Stored data entries
━━━━━━━━
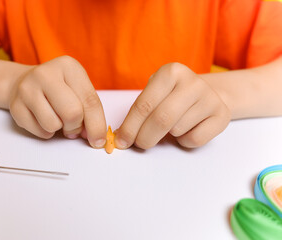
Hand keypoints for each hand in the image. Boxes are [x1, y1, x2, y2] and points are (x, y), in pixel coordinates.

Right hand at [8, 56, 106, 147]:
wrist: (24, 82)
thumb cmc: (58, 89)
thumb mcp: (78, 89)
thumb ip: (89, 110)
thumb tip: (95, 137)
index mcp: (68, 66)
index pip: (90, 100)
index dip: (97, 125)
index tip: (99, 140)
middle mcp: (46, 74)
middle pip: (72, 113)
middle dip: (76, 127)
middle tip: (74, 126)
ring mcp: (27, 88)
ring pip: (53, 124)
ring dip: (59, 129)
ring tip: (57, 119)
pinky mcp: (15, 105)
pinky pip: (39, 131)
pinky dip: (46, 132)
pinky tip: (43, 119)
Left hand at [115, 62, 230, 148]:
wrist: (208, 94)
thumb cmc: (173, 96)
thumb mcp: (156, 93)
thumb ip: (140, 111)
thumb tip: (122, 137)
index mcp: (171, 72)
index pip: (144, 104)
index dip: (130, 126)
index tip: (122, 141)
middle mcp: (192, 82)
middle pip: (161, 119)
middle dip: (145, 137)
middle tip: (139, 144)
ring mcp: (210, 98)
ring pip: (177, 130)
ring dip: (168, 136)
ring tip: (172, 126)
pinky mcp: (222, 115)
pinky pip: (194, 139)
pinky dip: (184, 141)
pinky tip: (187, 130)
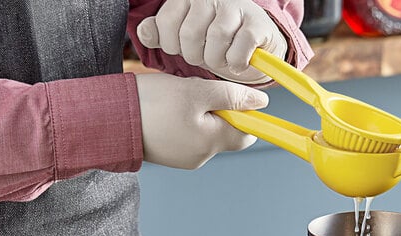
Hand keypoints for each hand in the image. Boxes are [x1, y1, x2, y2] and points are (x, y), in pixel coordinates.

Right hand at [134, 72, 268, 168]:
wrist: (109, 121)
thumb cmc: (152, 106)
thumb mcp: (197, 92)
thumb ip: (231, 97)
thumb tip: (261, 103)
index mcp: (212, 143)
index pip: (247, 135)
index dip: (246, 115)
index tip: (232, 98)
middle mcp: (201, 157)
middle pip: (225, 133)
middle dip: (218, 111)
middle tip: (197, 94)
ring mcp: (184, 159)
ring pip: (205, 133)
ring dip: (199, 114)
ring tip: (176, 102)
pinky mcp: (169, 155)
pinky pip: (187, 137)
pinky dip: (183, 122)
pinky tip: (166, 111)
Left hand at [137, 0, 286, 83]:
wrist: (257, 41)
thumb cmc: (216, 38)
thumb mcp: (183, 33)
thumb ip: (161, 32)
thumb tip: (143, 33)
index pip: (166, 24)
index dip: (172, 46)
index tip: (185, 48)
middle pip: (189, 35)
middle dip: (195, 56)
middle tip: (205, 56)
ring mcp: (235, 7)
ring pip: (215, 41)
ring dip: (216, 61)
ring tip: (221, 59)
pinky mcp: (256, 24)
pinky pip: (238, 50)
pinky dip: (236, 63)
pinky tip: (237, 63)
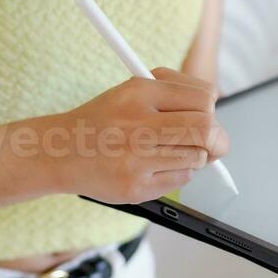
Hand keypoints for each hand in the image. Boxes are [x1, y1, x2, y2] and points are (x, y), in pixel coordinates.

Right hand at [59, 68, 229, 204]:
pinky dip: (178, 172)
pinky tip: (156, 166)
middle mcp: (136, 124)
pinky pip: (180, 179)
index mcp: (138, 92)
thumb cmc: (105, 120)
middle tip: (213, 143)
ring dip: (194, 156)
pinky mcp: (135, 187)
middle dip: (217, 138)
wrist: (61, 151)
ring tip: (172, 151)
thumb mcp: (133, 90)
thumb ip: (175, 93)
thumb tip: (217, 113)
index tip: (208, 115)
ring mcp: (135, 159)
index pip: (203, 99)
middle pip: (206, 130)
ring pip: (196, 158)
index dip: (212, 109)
━━━━━━━━
Exercise directions
Above are records; repeat only the lines from the line with "thumb tip: (122, 137)" through the line with "ring pip: (196, 158)", and leave pictures out.

Exercise result
thumb tip: (122, 137)
index mcp: (171, 72)
index pip: (144, 104)
index dip: (130, 126)
index tip: (122, 141)
middle mcp: (192, 82)
middle pip: (161, 119)
middle dip: (145, 137)
middle tip: (139, 144)
ring mcp: (210, 98)
ring pip: (177, 130)
ring dip: (168, 136)
ring tip: (172, 126)
pinky mcp: (222, 115)
pinky pip: (194, 139)
pinky dip: (184, 141)
pinky tip: (187, 130)
Hand keypoints for each hand in the image. Boxes are [x1, y1, x2, y2] and points are (x, y), in pixel coordinates.

Right hand at [134, 72, 268, 168]:
wrist: (109, 121)
thumb cmc: (152, 106)
thumb mcp: (197, 92)
thumb ip: (231, 97)
thumb tip: (261, 103)
index mcp: (212, 143)
index pip: (247, 135)
index dip: (246, 115)
index tip: (232, 98)
middle mcp: (201, 157)
middle pip: (225, 133)
middle dip: (218, 111)
middle tip: (197, 94)
ring mcp: (184, 159)
ring pip: (205, 133)
ring dip: (199, 114)
ring tip: (176, 102)
pinky mcp: (169, 155)
pinky pip: (187, 137)
pinky dip: (183, 122)
pinky tip: (166, 111)
Left hand at [137, 0, 286, 83]:
wrist: (257, 41)
thumb cmc: (216, 38)
thumb mcp: (183, 33)
thumb ip: (161, 32)
thumb tip: (143, 33)
index pip: (166, 24)
index dip: (172, 46)
index tip: (185, 48)
middle pip: (189, 35)
middle dip: (195, 56)
middle tip: (205, 56)
ring mcp: (235, 7)
ring pip: (215, 41)
ring dip: (216, 61)
ring tip: (221, 59)
pinky mcp: (256, 24)
pinky pip: (238, 50)
pinky dip: (236, 63)
pinky tip: (237, 63)
Hand keypoints for each hand in the image. Boxes are [x1, y1, x2, y2] and points are (x, y), in pixel coordinates.

Right hand at [59, 68, 229, 204]:
pinky dip: (178, 172)
pinky tip: (156, 166)
middle mcp: (136, 124)
pinky pip: (180, 179)
index mcp: (138, 92)
thumb cmc: (105, 120)
middle tip: (213, 143)
ring dip: (194, 156)
pinky mcp: (135, 187)
middle dip: (217, 138)
wrist: (61, 151)
ring tip: (172, 151)
thumb mcp: (133, 90)
thumb ip: (175, 93)
thumb tip: (217, 113)
index tip: (208, 115)
ring mcp: (135, 159)
index pip: (203, 99)
middle pip: (206, 130)
ring pip: (196, 158)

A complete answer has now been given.